Bejerot Susanne, Hesselmark Eva, Mobarrez Fariborz, Wallén Håkan, Hietala Max Albert, Nybom Rolf, Wetterberg Lennart
Department of Clinical Neuroscience, Karolinska Institutet, SE-112 81, Stockholm, Sweden.
School of Medical Sciences, Örebro University, Örebro, Sweden.
J Med Case Rep. 2019 Jan 30;13(1):27. doi: 10.1186/s13256-018-1929-z.
Neuromyelitis optica spectrum disorders are severe autoimmune inflammatory diseases of the central nervous system associated with the presence of immunoglobulin G antibodies against the water channel protein aquaporin-4. During exacerbation, specific aquaporin-4 immunoglobulin G may be produced intrathecally. We measured extracellular aquaporin-4 microparticles in the cerebrospinal fluid of a patient who later developed the typical symptoms and signs of a neuromyelitis optica spectrum disorder.
A 17-year-old South American girl developed acute severe motor and vocal tics and difficulties in walking, peripheral numbness, muscle pain, and bilateral headache. At age 22, she had a multitude of motor and psychiatric symptoms. Over the years, she fulfilled the diagnostic criteria for anorexia nervosa, depression, sleep disorder, obsessive-compulsive disorder, generalized anxiety disorder, panic disorder, agoraphobia, social anxiety disorder, development coordination disorder, attention-deficit/hyperactivity disorder, hypomania, pediatric autoimmune neuropsychiatric disorders associated with streptococcal infections, conversion disorder, psychosis, and schizotypal personality syndrome. At age 24, she was found to have elevated titers of aquaporin-4 antibodies in serum, suggestive of probable neuromyelitis optica. She subsequently developed visual impairment, and swollen optic nerves were verified by magnetic resonance imaging. She was thus treated with a chimeric monoclonal antibody targeted against the pan-B-cell marker CD20 (rituximab), and almost all symptoms, including the psychiatric symptoms, rapidly decreased. We found a significant increase of extracellular microparticles of aquaporin-4 in cerebrospinal fluid sampled from our patient when she was 22 years old, 2 years before the full clinical development of neuromyelitis optica.

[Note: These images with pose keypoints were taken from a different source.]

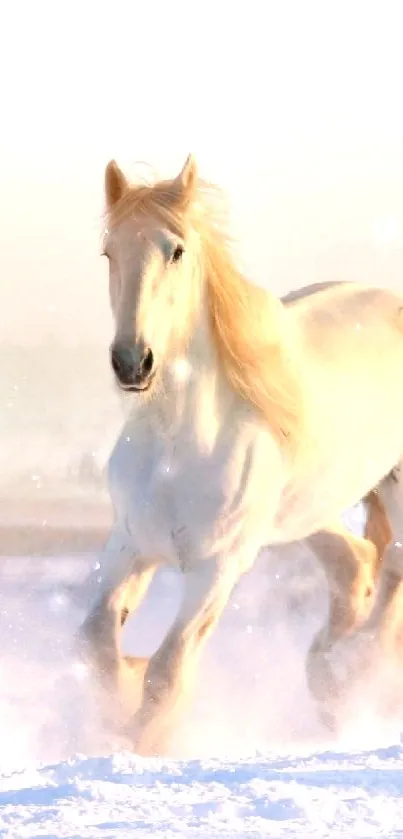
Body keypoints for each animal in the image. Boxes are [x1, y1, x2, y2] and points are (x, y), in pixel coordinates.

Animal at [79, 156, 403, 756]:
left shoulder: (217, 568)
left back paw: (353, 677)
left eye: (176, 250)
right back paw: (328, 677)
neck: (178, 447)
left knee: (390, 567)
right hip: (306, 511)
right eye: (109, 252)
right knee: (356, 565)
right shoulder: (131, 544)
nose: (133, 362)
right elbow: (95, 642)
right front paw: (109, 717)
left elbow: (168, 670)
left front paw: (138, 746)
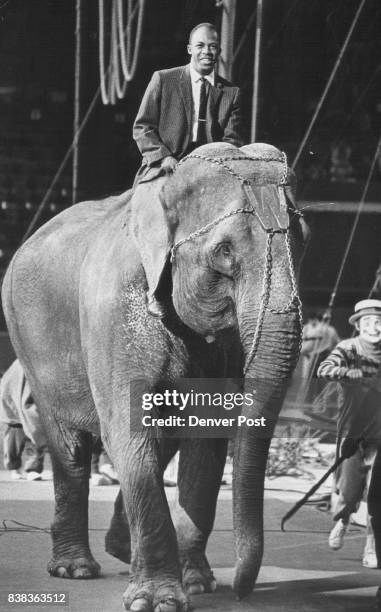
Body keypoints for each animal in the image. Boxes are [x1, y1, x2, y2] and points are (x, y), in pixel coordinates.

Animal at [1, 141, 308, 608]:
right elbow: (131, 429)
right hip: (28, 340)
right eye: (224, 252)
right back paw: (75, 569)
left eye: (303, 238)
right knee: (69, 444)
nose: (241, 592)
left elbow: (206, 439)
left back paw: (120, 548)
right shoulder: (112, 311)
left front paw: (198, 584)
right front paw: (159, 600)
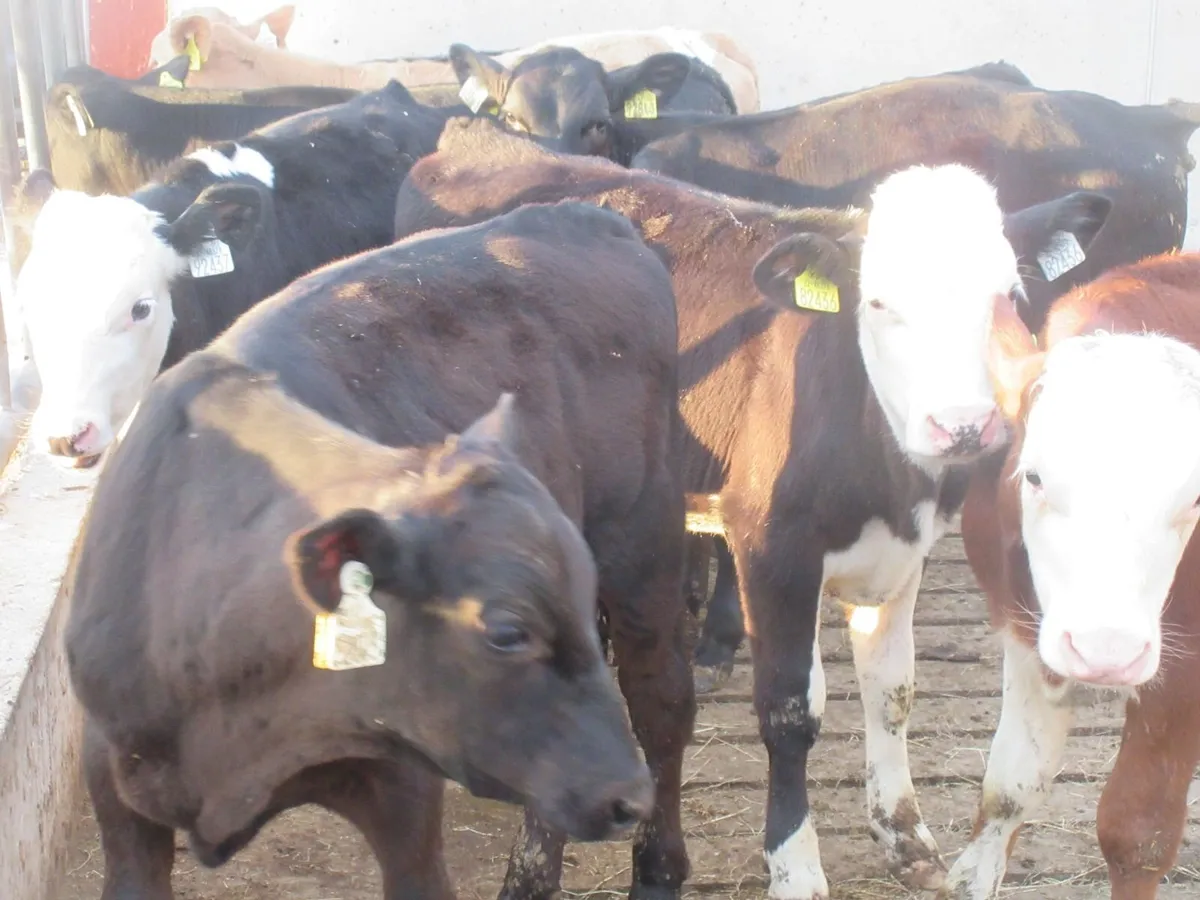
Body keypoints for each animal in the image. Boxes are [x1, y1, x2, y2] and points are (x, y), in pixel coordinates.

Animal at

Microparticles of aquaporin-4 represent subcellular arrangements that may influence the pathogenesis of neuromyelitis optica spectrum disorders and may serve as biomarkers for the underlying cellular disturbances. The increase of aquaporin-4 microparticles in cerebrospinal fluid may be used for early diagnostic purposes; for prevention; and for evaluation of effective treatment, long-term follow-up studies, and elucidating the pathophysiology in neuromyelitis optica spectrum disorders. Further studies of aquaporin-4 microparticles in cerebrospinal fluid of patients with neuromyelitis optica and similar neuropsychiatric disorders are thus called for.

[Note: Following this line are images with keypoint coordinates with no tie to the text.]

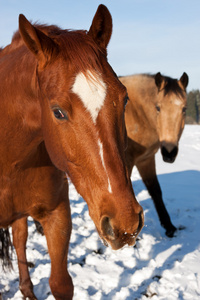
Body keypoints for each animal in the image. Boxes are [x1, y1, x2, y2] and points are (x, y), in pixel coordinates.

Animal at [0, 5, 144, 300]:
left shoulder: (58, 216)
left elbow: (60, 283)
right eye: (58, 112)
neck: (10, 160)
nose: (125, 222)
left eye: (124, 99)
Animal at [120, 71, 189, 238]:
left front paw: (169, 226)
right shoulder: (126, 161)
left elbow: (155, 190)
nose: (169, 152)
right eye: (158, 108)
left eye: (184, 109)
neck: (135, 114)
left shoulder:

视神经脊髓炎谱系障碍是中枢神经系统的严重自身免疫性炎症性疾病,与抗水通道蛋白4的免疫球蛋白G抗体的存在相关。在病情加重期间,鞘内可能产生特异性水通道蛋白4免疫球蛋白G。我们检测了一名后来出现视神经脊髓炎谱系障碍典型症状和体征的患者脑脊液中的细胞外水通道蛋白4微粒。
一名17岁的南美女孩出现急性严重运动性和发声性抽动,以及行走困难、周围麻木、肌肉疼痛和双侧头痛。22岁时,她出现了多种运动和精神症状。多年来,她符合神经性厌食症、抑郁症、睡眠障碍、强迫症、广泛性焦虑症、惊恐障碍、广场恐惧症、社交焦虑症、发育协调障碍、注意力缺陷/多动障碍、轻躁狂、与链球菌感染相关的儿童自身免疫性神经精神障碍、转换障碍、精神病和分裂样人格综合征的诊断标准。24岁时,她血清中的水通道蛋白4抗体滴度升高,提示可能患有视神经脊髓炎。随后她出现视力障碍,磁共振成像证实视神经肿胀。因此,她接受了针对泛B细胞标志物CD20的嵌合单克隆抗体(利妥昔单抗)治疗,几乎所有症状,包括精神症状,都迅速减轻。我们发现,在该患者22岁时,即视神经脊髓炎完全临床发作前2年采集的脑脊液中,水通道蛋白4的细胞外微粒显著增加。
水通道蛋白4微粒代表可能影响视神经脊髓炎谱系障碍发病机制的亚细胞结构,可作为潜在细胞紊乱的生物标志物。脑脊液中水通道蛋白4微粒的增加可用于早期诊断、预防以及评估有效治疗、长期随访研究和阐明视神经脊髓炎谱系障碍的病理生理学。因此,需要对视神经脊髓炎及类似神经精神疾病患者脑脊液中的水通道蛋白4微粒进行进一步研究。